[Start of Attachment]
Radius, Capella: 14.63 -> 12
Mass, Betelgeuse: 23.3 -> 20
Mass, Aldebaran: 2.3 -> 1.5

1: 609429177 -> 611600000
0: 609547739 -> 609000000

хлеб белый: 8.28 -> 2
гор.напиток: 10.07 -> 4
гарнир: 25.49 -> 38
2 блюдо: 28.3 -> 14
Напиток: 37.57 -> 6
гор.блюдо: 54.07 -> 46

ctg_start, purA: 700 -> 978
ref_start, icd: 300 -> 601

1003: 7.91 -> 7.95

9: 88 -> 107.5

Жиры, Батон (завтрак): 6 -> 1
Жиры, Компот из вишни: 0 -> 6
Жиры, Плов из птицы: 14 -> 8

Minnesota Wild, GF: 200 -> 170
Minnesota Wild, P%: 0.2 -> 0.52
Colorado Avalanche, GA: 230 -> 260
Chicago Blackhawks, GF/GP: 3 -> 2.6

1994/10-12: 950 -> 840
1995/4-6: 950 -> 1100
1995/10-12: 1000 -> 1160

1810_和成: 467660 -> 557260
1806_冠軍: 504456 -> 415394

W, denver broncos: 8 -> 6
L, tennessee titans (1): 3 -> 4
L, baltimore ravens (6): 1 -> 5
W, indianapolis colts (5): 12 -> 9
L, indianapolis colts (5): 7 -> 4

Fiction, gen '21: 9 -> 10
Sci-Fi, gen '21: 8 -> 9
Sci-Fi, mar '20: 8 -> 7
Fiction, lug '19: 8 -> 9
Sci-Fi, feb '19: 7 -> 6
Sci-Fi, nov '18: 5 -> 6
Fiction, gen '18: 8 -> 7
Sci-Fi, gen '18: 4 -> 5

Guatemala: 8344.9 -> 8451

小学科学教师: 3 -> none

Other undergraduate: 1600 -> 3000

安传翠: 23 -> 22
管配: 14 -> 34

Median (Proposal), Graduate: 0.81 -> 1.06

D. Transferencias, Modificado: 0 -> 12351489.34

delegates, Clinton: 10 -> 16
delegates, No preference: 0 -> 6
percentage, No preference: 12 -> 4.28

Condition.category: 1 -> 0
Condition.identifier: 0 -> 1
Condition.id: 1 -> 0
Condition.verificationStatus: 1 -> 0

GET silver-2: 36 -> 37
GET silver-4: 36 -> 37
[End of Attachment]
→ **Problem to work on**: An exact copy of all the entries is what's needed; write it out.

→ **Answer section**:
Radius, Capella: 14.63 -> 12
Mass, Betelgeuse: 23.3 -> 20
Mass, Aldebaran: 2.3 -> 1.5

1: 609429177 -> 611600000
0: 609547739 -> 609000000

хлеб белый: 8.28 -> 2
гор.напиток: 10.07 -> 4
гарнир: 25.49 -> 38
2 блюдо: 28.3 -> 14
Напиток: 37.57 -> 6
гор.блюдо: 54.07 -> 46

ctg_start, purA: 700 -> 978
ref_start, icd: 300 -> 601

1003: 7.91 -> 7.95

9: 88 -> 107.5

Жиры, Батон (завтрак): 6 -> 1
Жиры, Компот из вишни: 0 -> 6
Жиры, Плов из птицы: 14 -> 8

Minnesota Wild, GF: 200 -> 170
Minnesota Wild, P%: 0.2 -> 0.52
Colorado Avalanche, GA: 230 -> 260
Chicago Blackhawks, GF/GP: 3 -> 2.6

1994/10-12: 950 -> 840
1995/4-6: 950 -> 1100
1995/10-12: 1000 -> 1160

1810_和成: 467660 -> 557260
1806_冠軍: 504456 -> 415394

W, denver broncos: 8 -> 6
L, tennessee titans (1): 3 -> 4
L, baltimore ravens (6): 1 -> 5
W, indianapolis colts (5): 12 -> 9
L, indianapolis colts (5): 7 -> 4

Fiction, gen '21: 9 -> 10
Sci-Fi, gen '21: 8 -> 9
Sci-Fi, mar '20: 8 -> 7
Fiction, lug '19: 8 -> 9
Sci-Fi, feb '19: 7 -> 6
Sci-Fi, nov '18: 5 -> 6
Fiction, gen '18: 8 -> 7
Sci-Fi, gen '18: 4 -> 5

Guatemala: 8344.9 -> 8451

小学科学教师: 3 -> none

Other undergraduate: 1600 -> 3000

安传翠: 23 -> 22
管配: 14 -> 34

Median (Proposal), Graduate: 0.81 -> 1.06

D. Transferencias, Modificado: 0 -> 12351489.34

delegates, Clinton: 10 -> 16
delegates, No preference: 0 -> 6
percentage, No preference: 12 -> 4.28

Condition.category: 1 -> 0
Condition.identifier: 0 -> 1
Condition.id: 1 -> 0
Condition.verificationStatus: 1 -> 0

GET silver-2: 36 -> 37
GET silver-4: 36 -> 37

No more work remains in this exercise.